TASK
Skip the images and return the records below exactly.
** RECORDS FOR PROCESSING follows **
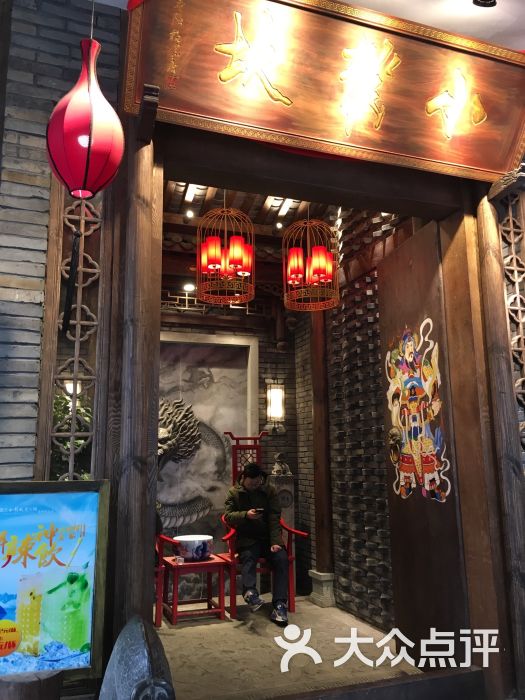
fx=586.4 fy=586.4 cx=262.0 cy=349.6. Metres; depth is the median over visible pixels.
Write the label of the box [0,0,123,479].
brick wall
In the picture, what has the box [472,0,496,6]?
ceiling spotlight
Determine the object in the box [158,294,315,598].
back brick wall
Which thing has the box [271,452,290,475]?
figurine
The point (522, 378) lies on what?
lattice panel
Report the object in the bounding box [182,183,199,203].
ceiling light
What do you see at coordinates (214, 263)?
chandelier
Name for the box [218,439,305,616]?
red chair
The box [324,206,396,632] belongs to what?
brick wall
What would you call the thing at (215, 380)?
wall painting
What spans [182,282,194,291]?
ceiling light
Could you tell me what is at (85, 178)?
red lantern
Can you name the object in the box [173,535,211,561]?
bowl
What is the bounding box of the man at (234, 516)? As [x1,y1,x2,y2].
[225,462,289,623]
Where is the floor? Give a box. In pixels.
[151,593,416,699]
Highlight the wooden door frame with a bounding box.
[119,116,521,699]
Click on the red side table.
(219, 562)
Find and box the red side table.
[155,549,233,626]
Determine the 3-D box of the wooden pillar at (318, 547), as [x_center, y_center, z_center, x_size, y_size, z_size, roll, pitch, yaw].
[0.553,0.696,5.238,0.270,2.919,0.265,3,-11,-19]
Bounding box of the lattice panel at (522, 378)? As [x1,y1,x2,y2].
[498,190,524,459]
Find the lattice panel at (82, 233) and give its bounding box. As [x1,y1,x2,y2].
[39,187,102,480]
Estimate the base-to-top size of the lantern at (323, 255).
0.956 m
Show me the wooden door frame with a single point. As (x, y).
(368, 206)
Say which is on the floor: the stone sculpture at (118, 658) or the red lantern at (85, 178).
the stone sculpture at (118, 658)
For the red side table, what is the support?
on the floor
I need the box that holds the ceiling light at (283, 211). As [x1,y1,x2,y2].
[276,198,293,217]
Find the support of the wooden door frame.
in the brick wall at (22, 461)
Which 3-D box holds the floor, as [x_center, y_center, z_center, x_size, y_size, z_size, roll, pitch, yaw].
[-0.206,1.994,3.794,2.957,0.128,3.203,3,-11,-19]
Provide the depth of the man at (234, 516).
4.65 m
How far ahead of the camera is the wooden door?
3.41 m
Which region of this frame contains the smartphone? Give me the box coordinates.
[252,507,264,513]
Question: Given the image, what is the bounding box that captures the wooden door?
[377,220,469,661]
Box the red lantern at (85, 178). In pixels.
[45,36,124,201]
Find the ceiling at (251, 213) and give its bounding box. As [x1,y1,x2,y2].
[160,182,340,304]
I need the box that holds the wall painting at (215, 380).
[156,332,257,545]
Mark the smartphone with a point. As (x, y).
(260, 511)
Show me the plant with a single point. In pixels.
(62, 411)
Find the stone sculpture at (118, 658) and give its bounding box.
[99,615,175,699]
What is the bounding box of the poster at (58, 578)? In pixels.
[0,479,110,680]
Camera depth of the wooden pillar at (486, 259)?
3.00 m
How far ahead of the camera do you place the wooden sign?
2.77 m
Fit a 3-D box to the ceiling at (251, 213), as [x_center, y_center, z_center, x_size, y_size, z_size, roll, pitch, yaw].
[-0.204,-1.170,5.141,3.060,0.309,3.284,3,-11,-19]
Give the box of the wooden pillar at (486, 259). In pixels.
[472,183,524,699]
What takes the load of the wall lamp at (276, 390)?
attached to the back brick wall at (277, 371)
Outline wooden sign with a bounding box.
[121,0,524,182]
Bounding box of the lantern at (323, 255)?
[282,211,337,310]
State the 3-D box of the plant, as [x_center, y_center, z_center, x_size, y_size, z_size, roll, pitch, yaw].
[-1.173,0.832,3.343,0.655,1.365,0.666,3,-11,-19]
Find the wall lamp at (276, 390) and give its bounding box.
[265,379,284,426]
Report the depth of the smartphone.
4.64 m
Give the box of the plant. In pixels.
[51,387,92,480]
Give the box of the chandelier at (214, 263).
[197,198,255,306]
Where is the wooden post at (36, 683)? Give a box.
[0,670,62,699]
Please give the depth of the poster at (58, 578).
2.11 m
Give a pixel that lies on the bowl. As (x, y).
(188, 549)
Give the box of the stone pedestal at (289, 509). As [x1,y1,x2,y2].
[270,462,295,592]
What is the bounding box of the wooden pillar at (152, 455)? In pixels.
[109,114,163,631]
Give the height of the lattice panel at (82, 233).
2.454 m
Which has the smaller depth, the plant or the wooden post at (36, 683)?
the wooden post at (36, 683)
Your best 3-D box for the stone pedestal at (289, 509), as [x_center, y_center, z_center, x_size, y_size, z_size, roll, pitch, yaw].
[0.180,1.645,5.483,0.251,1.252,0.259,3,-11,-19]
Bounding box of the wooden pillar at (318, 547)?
** End of RECORDS FOR PROCESSING **
ANSWER FOR THIS EXERCISE
fx=586.4 fy=586.4 cx=262.0 cy=349.6. Metres; depth is the median over visible pixels.
Write the label of the box [0,0,123,479].
brick wall
In the picture, what has the box [472,0,496,6]?
ceiling spotlight
Determine the object in the box [158,294,315,598].
back brick wall
Which thing has the box [271,452,290,475]?
figurine
The point (522, 378) lies on what?
lattice panel
Report the object in the bounding box [182,183,199,203].
ceiling light
What do you see at coordinates (214, 263)?
chandelier
Name for the box [218,439,305,616]?
red chair
The box [324,206,396,632] belongs to what?
brick wall
What would you call the thing at (215, 380)?
wall painting
What spans [182,282,194,291]?
ceiling light
Could you tell me what is at (85, 178)?
red lantern
Can you name the object in the box [173,535,211,561]?
bowl
What is the bounding box of the man at (234, 516)? As [x1,y1,x2,y2].
[225,462,289,623]
Where is the floor? Give a box. In pixels.
[151,593,416,699]
Highlight the wooden door frame with a bounding box.
[119,116,521,699]
Click on the red side table.
(219, 562)
Find and box the red side table.
[155,549,233,626]
Determine the 3-D box of the wooden pillar at (318, 547), as [x_center, y_center, z_center, x_size, y_size, z_size, roll, pitch, yaw].
[0.553,0.696,5.238,0.270,2.919,0.265,3,-11,-19]
Bounding box of the lattice panel at (522, 378)? As [x1,y1,x2,y2].
[498,190,524,459]
Find the lattice panel at (82, 233) and give its bounding box. As [x1,y1,x2,y2].
[39,187,102,480]
Estimate the base-to-top size of the lantern at (323, 255).
0.956 m
Show me the wooden door frame with a single point. As (x, y).
(368, 206)
Say which is on the floor: the stone sculpture at (118, 658) or the red lantern at (85, 178).
the stone sculpture at (118, 658)
For the red side table, what is the support?
on the floor
I need the box that holds the ceiling light at (283, 211). As [x1,y1,x2,y2].
[276,198,293,217]
Find the support of the wooden door frame.
in the brick wall at (22, 461)
Which 3-D box holds the floor, as [x_center, y_center, z_center, x_size, y_size, z_size, roll, pitch, yaw].
[-0.206,1.994,3.794,2.957,0.128,3.203,3,-11,-19]
Provide the depth of the man at (234, 516).
4.65 m
How far ahead of the camera is the wooden door?
3.41 m
Which region of this frame contains the smartphone? Give me the box coordinates.
[252,507,264,513]
Question: Given the image, what is the bounding box that captures the wooden door?
[377,220,469,661]
Box the red lantern at (85, 178). In pixels.
[45,36,124,201]
Find the ceiling at (251, 213) and give its bounding box. As [x1,y1,x2,y2].
[160,182,340,304]
I need the box that holds the wall painting at (215, 380).
[156,332,257,545]
Mark the smartphone with a point. As (x, y).
(260, 511)
Show me the plant with a single point. In pixels.
(62, 411)
Find the stone sculpture at (118, 658) and give its bounding box.
[99,615,175,699]
What is the bounding box of the poster at (58, 578)? In pixels.
[0,479,110,680]
Camera depth of the wooden pillar at (486, 259)?
3.00 m
How far ahead of the camera do you place the wooden sign?
2.77 m
Fit a 3-D box to the ceiling at (251, 213), as [x_center, y_center, z_center, x_size, y_size, z_size, roll, pitch, yaw].
[-0.204,-1.170,5.141,3.060,0.309,3.284,3,-11,-19]
Give the box of the wooden pillar at (486, 259). In pixels.
[472,183,524,699]
What takes the load of the wall lamp at (276, 390)?
attached to the back brick wall at (277, 371)
Outline wooden sign with a bounding box.
[121,0,524,182]
Bounding box of the lantern at (323, 255)?
[282,211,337,310]
State the 3-D box of the plant, as [x_center, y_center, z_center, x_size, y_size, z_size, roll, pitch, yaw].
[-1.173,0.832,3.343,0.655,1.365,0.666,3,-11,-19]
Find the wall lamp at (276, 390) and give its bounding box.
[265,379,284,426]
Report the depth of the smartphone.
4.64 m
Give the box of the plant. In pixels.
[51,387,92,480]
Give the box of the chandelier at (214, 263).
[197,198,255,306]
Where is the wooden post at (36, 683)? Give a box.
[0,670,62,699]
Please give the depth of the poster at (58, 578).
2.11 m
Give a pixel that lies on the bowl. As (x, y).
(188, 549)
Give the box of the stone pedestal at (289, 509). As [x1,y1,x2,y2].
[270,462,295,592]
What is the bounding box of the wooden pillar at (152, 455)? In pixels.
[109,114,163,631]
Give the height of the lattice panel at (82, 233).
2.454 m
Which has the smaller depth, the plant or the wooden post at (36, 683)?
the wooden post at (36, 683)
Your best 3-D box for the stone pedestal at (289, 509), as [x_center, y_center, z_center, x_size, y_size, z_size, roll, pitch, yaw].
[0.180,1.645,5.483,0.251,1.252,0.259,3,-11,-19]
Bounding box of the wooden pillar at (318, 547)?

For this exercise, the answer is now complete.